Ubicar a Carmen Lomana tomando una caña de cerveza y berberechos en Pan Bendito, un barrio de Madrid en las antípodas del de Salamanca, junto a El Langui o en una taberna turca comiendo kebab, con la misma finura que masca chicle, resultaba prácticamente imposible cuando irrumpió de lleno en la crónica social como una señora pija de maneras y moral estricta.
Pero ahora, la fama ya es un aspecto más de su ajetreada vida y, por motivos relacionados con el guión de su súper programa de modales y estilo, no le ha quedado más remedio a la enemiga de Naty Abascal que aprender nuevo léxico y abrir horizontes gastronómicos, guiada por sus alumnos, que también le enseñan que la vida de barrio pude llegar a ser tan interesante como la Milla de Oro.
Posiblemente el cheli le sonase a baile regional antes de su estrellato mediático, pero Lomana, que siempre ha demostrado ser una mujer culta e inteligente, a este paso va a terminar hablando en esta jerga con sus amigas de la high society. Ha comenzado poco a poco -como sus pupilos aprendiendo sus modales- pero la intención es lo que importa, y de eso Lomana tiene para dar y tomar. Una vez aprendido el término ‘perrear’, que nada tiene que ver con holgazanear, sino, según sus alumnas más aventajadas, dejarse querer, a la socialité no hay quien la pare.
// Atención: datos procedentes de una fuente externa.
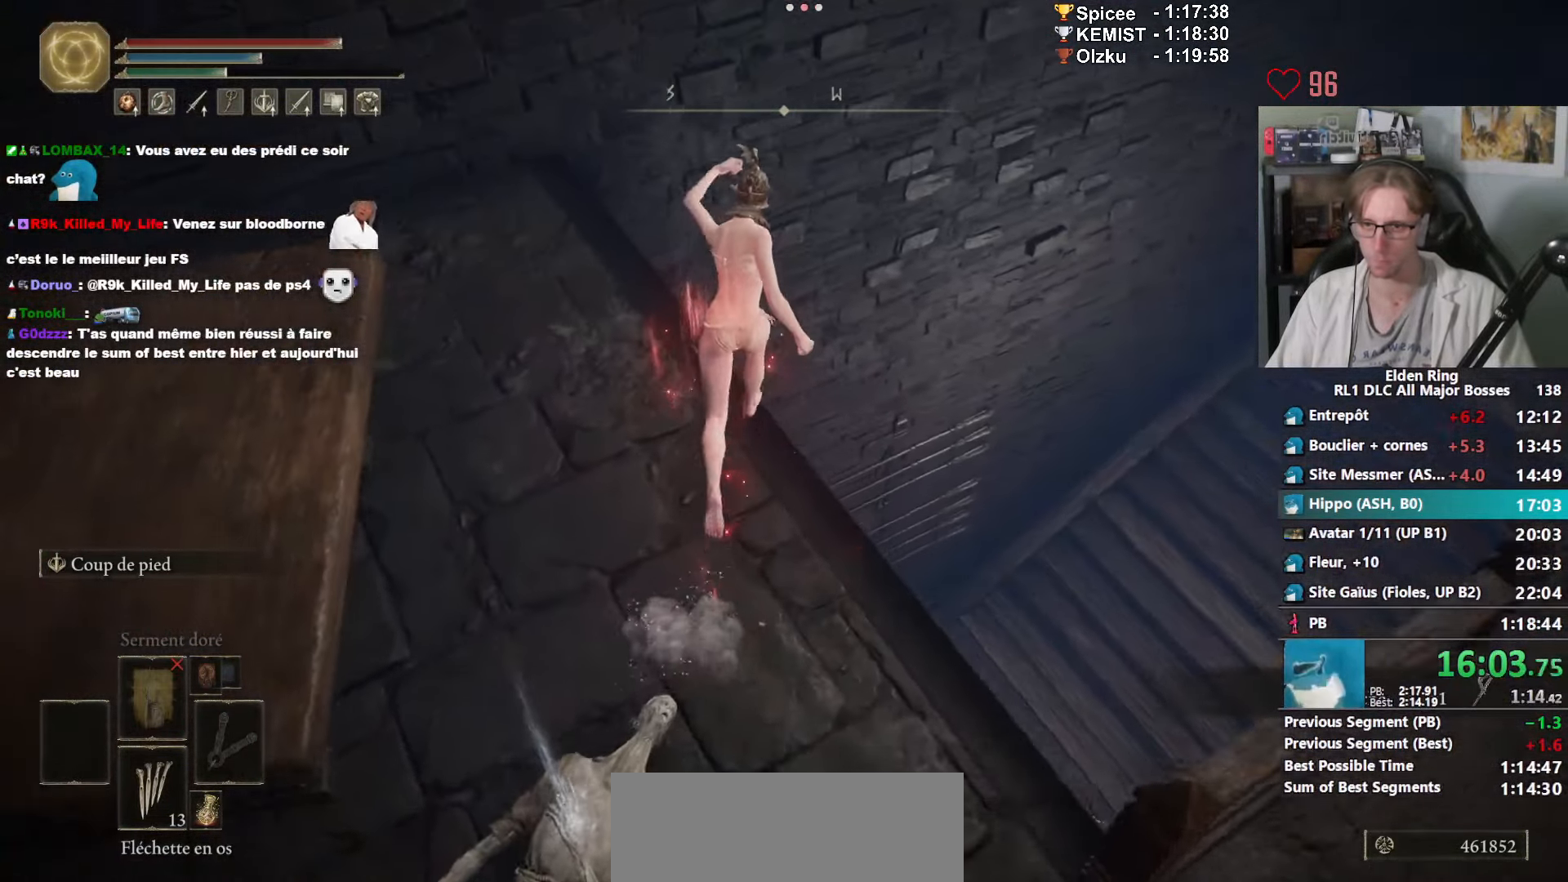
Gameplay with keyboard and mouse; each line is a JSON object with the keys and mouse buttons held at the frame after it. "events" lists presses ("down") and releases ("up") of "1", "2", "3", "4", "a", "ctrl_l", "ctrl_r", "d", "down", "e", "f", "g", "left", "q", "r", "return", "right", "s", "shift_l", "shift_r", "space", "tab", "up", "z", "mouse_left", "mouse_wheel", "mouse_right", "mouse_mb4" and "mouse_mb5" between this image and that frame as [ms after this image, input, new state], when the widget could be followed in between. "mouse_left", "mouse_wheel", "mouse_right", "mouse_mb4", "mouse_mb5" = the "left", "wheel", "right", "mb4", "mb5" buttons of the "mouse" list. No other keys are recorded. "wheel" means that the mouse wheel is clicked or scrolled. Not read: mouse_move.
{"keys": ["space", "z"], "mouse": ["right"], "events": [[117, "mouse_wheel", "up"]]}
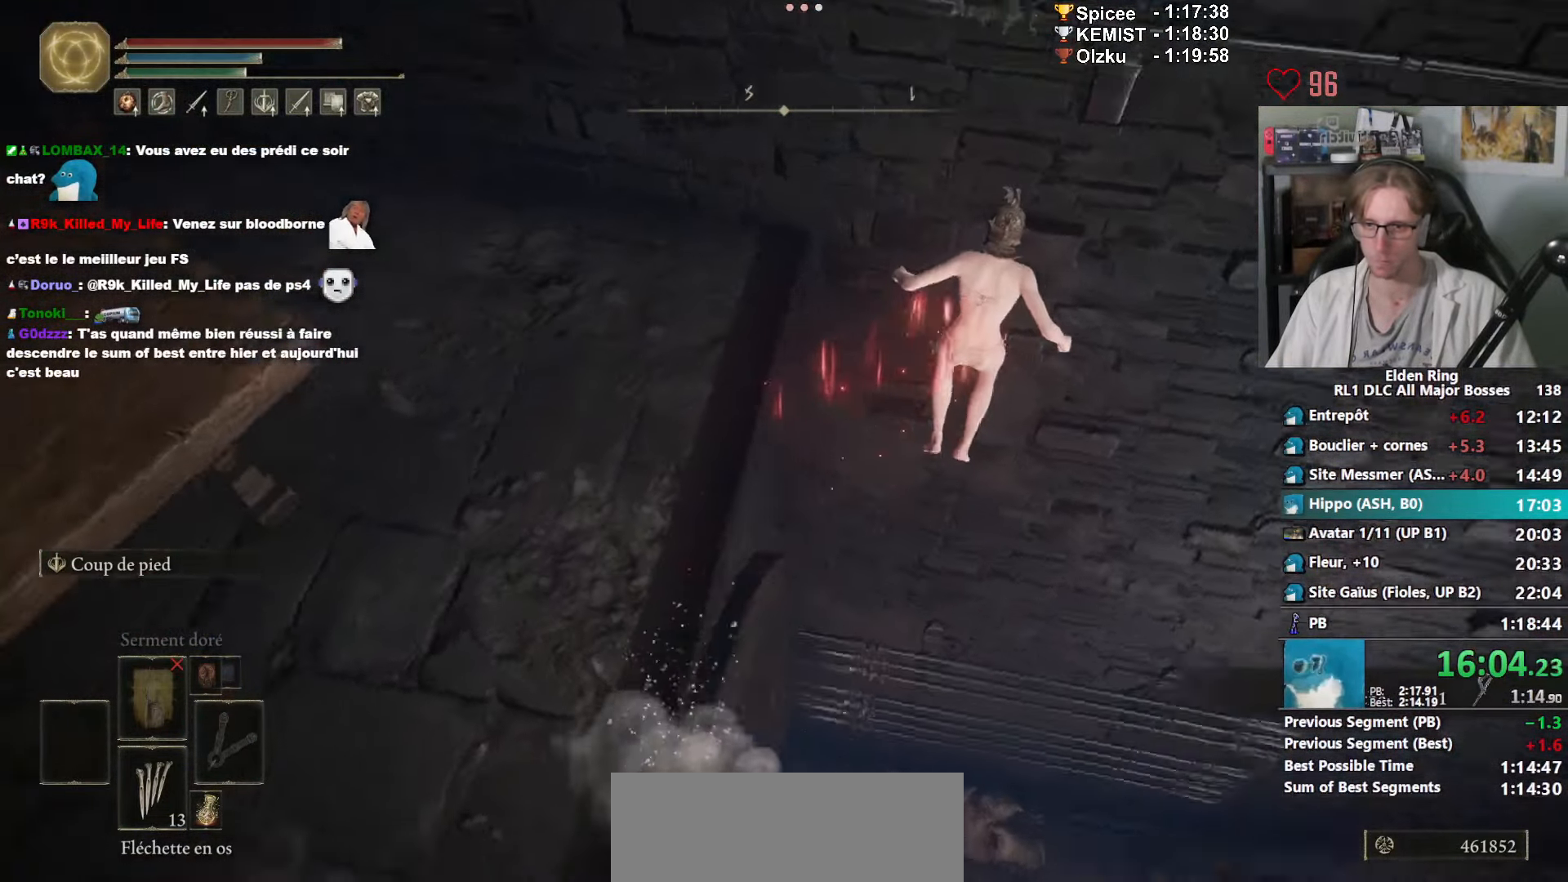
{"keys": ["space", "z"], "mouse": ["right"], "events": []}
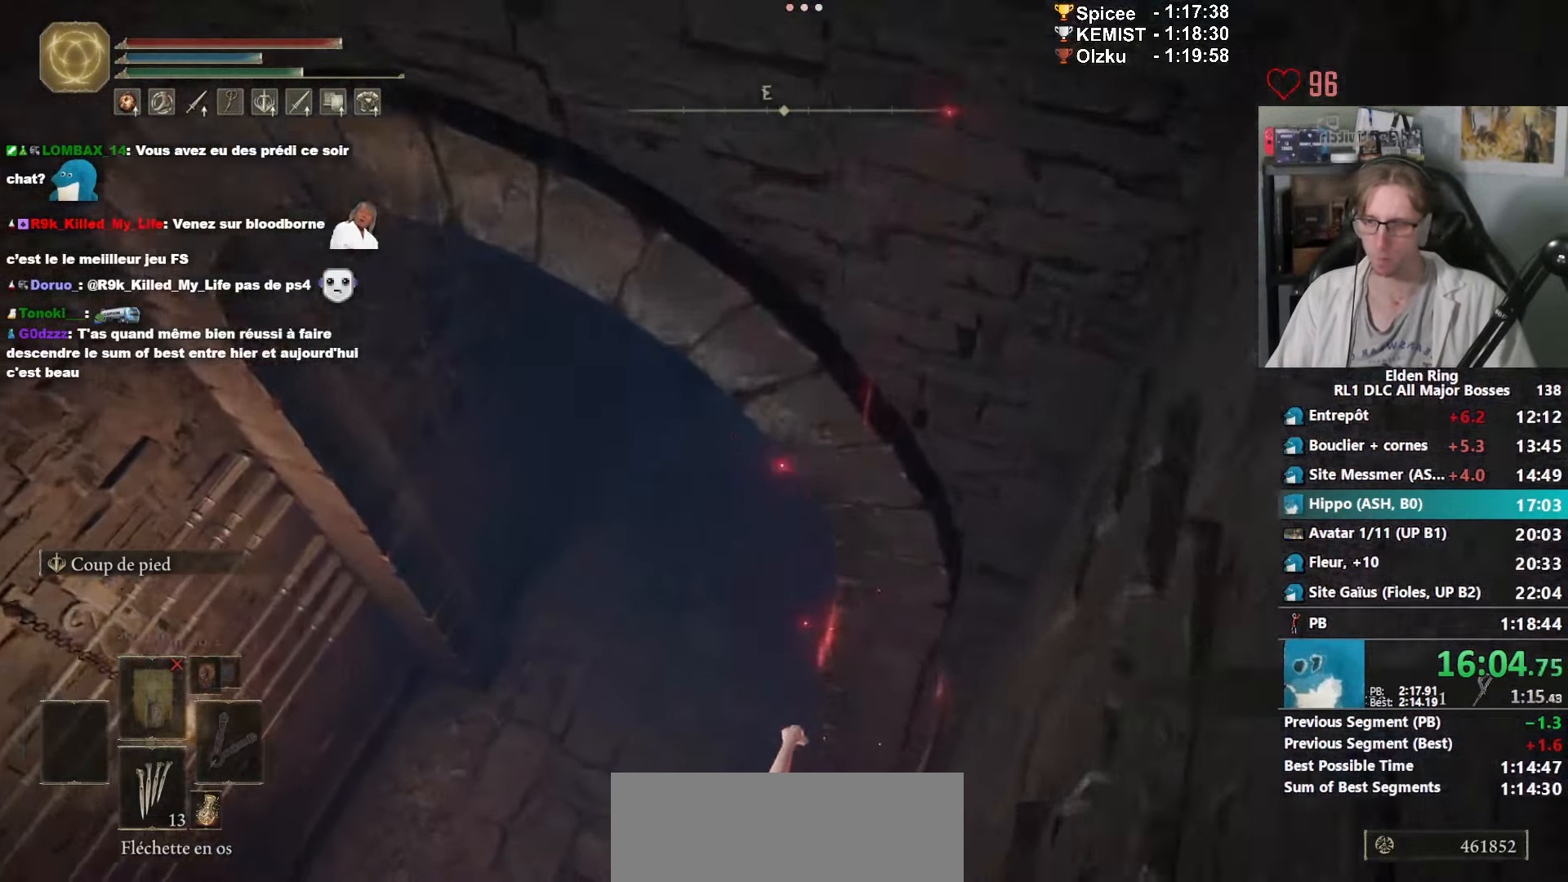
{"keys": ["space", "z"], "mouse": ["right"], "events": []}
Pero, si ella parece encantada de la vida y disfruta con cada nueva lección, sus amigos más cercanos, que como en el caso de Fiona Ferrer podrían formar de nuevo el Ejército de Cien Mil Hijos de San Luis, se llevan las manos a la cabeza con sus nuevas adquisiciones léxicas y los nuevos restaurantes y bazares a los que va.
Ya avisó hace unos meses que también poseía una habitación temática destinada a los grandes almacenes y, por eso, los in y cool de sus amigos temen que termine cogiéndole el gustillo a comer kebab en vez de caviar iraní o tomando kalimotxo en vez de Moët Chandon.